What's the fastest way to go back to the beginning of a non-seekable Ogg/Vorbis stream?

I'd prefer not to have to reopen it because that can easily take 50ms on the slow mobile platform that starts with "i" that I'm working on. It can easily take a second to open an Ogg/Vorbis file as seekable, so we're opening all of our files as non-seekable. But we still need to loop them, and some of them are music files - a bit too big to decompress into memory.

Going back to beginning in non-seekable streams?

Reply #1
What's the fastest way to go back to the beginning of a non-seekable Ogg/Vorbis stream?
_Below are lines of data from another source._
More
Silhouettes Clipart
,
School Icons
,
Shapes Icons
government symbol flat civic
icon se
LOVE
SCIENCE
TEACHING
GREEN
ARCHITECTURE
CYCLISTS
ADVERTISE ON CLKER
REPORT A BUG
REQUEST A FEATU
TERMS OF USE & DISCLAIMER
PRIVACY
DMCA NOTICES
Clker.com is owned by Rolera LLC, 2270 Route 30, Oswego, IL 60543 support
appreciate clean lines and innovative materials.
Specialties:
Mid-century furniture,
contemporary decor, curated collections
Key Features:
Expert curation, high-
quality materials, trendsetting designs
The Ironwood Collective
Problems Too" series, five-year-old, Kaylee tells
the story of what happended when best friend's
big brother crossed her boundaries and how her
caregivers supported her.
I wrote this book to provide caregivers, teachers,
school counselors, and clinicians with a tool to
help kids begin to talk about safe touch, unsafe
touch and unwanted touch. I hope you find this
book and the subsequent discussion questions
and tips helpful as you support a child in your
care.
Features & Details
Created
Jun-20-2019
I'd prefer not to have to reopen it because that can easily take 50ms on the slow mobile platform that starts with "i" that I'm working on. It can easily take a second to open an Ogg/Vorbis file as seekable, so we're opening all of our files as non-seekable. But we still need to loop them, and some of them are music files - a bit too big to decompress into memory.


Can't you just cache the first few KBs of the stream when you first open it ? Then use that to decode from whilst the file is being re-opened in the background or something ? If you only need to cover 50ms or so then you'll need a tiny amount of memory to cache the start.. Even with a stream at 128Kb/s that's still only 16KB a second so 4K would cover you for easily a quarter of a second.. I don't know how much gumpf sits at the start of Ogg streams, but I can't imagine it's too much..

 

Going back to beginning in non-seekable streams?

Reply #2
The problem isn't the I/O. I'm using ov_open_callbacks and memory-mapped files. We have measured our I/O performance and found it to be very efficient - much faster than seeking.

Our product is an audio SDK for video games. We don't have the option of tying up the CPU for that long.

So there's no efficient way to jump back to the beginning of an Ogg/Vorbis file? Or at least, nothing faster than closing it and reopening it?